I used to think this. Then I deployed on windows. Virtual memory can’t exceed total physical memory (+pagefile) or else malloc() will fail. I am currently having an issue where memory is “allocated” but not used causing software crashes. Actual used memory is 60% of that.

TimJYoung · on Oct 10, 2018

The page file in Windows can grow and the max size, I believe, is 3 times the amount of physical memory in the machine. So, if you're trying to commit more than [Physical Memory x 4] bytes, then yes, it will fail. But, more than likely, you'll get malloc failures long before that due to address space fragmentation (unless you're doing one huge chunk).

Strom · on Oct 10, 2018

The automatic size management doesn't go over 3x RAM, but manual configuration allows for a maximum page file size of 16TB. https://blogs.technet.microsoft.com/markrussinovich/2008/11/...

networkimprov · on Oct 10, 2018

Re "unreasonable" I simply pasted the title of the Github issue :-)

exabrial · on Oct 10, 2018

You cannot possibly be serious:

package main

func main() { for { } }

Using 100mb+ of memory?

outside1234 · on Oct 10, 2018

It is not "using" but allocating the addresses. The committed memory will be vastly smaller. This is how virtual memory works.

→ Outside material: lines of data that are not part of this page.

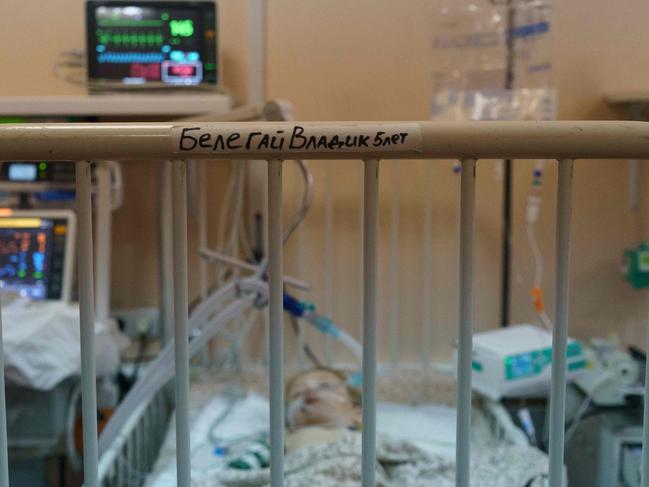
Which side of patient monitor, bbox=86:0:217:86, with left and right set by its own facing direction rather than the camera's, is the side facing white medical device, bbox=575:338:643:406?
left

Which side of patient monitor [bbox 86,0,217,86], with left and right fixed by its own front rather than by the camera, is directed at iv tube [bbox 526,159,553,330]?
left

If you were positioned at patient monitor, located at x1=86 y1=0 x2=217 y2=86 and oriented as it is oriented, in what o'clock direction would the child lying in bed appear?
The child lying in bed is roughly at 11 o'clock from the patient monitor.

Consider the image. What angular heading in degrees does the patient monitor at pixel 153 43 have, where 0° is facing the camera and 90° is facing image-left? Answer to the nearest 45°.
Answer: approximately 0°

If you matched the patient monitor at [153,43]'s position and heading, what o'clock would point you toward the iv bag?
The iv bag is roughly at 9 o'clock from the patient monitor.
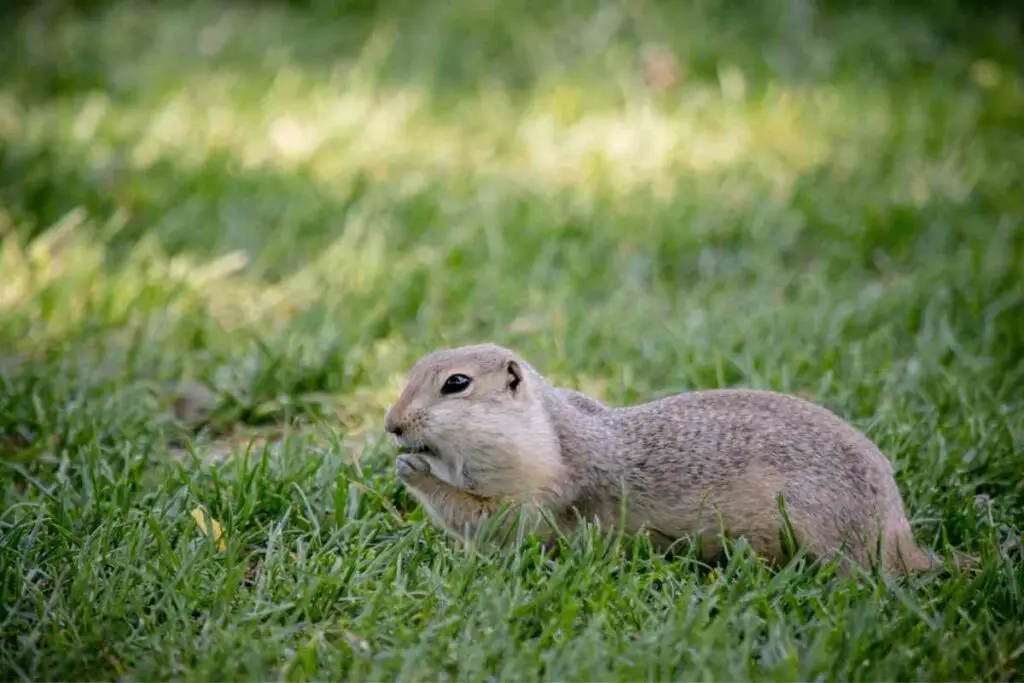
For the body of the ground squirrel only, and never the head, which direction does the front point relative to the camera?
to the viewer's left

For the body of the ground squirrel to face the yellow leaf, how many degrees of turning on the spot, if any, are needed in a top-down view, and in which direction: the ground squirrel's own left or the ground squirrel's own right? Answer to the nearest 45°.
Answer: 0° — it already faces it
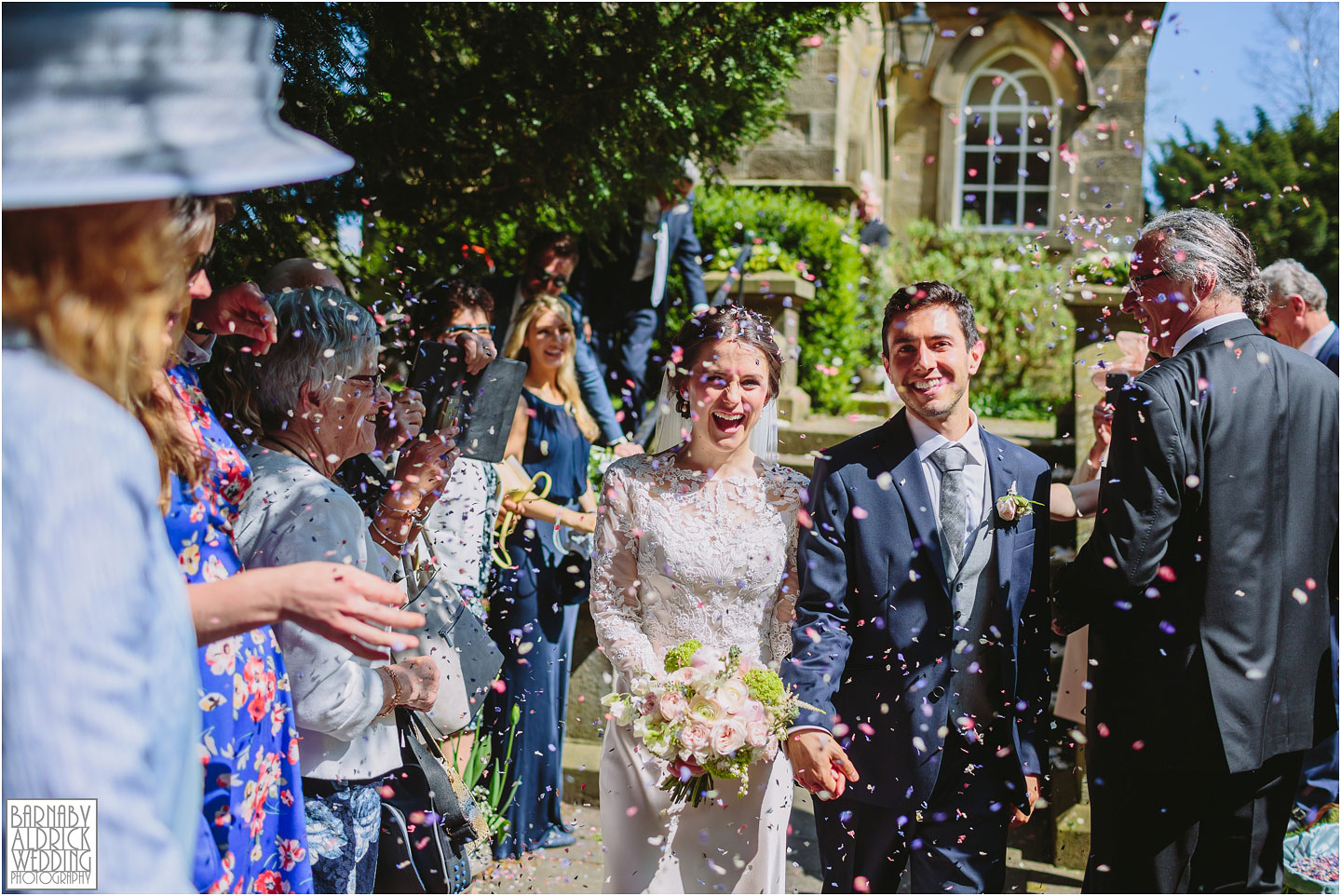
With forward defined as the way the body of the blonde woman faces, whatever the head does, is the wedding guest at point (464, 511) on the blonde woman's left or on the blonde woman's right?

masklinn · on Oct 10, 2018

> Using 100mb+ of memory?

It's not using them.

On modern OSX, processes get something like 2.4GB vmem by default, even if they do nothing.

    #include <unistd.h>

    int main() {
      for(;;) {
        sleep(10);
      }
    }

is reported as 2377M VMEM by top/htop, on 10.11.

weberc2 · on Oct 10, 2018

To quote the parent: `The nice thing about virtual memory is that it's, well, virtual. It costs you almost nothing until you've touched it.`

Thaxll · on Oct 10, 2018

Virtual memory is different than resident / RSS ...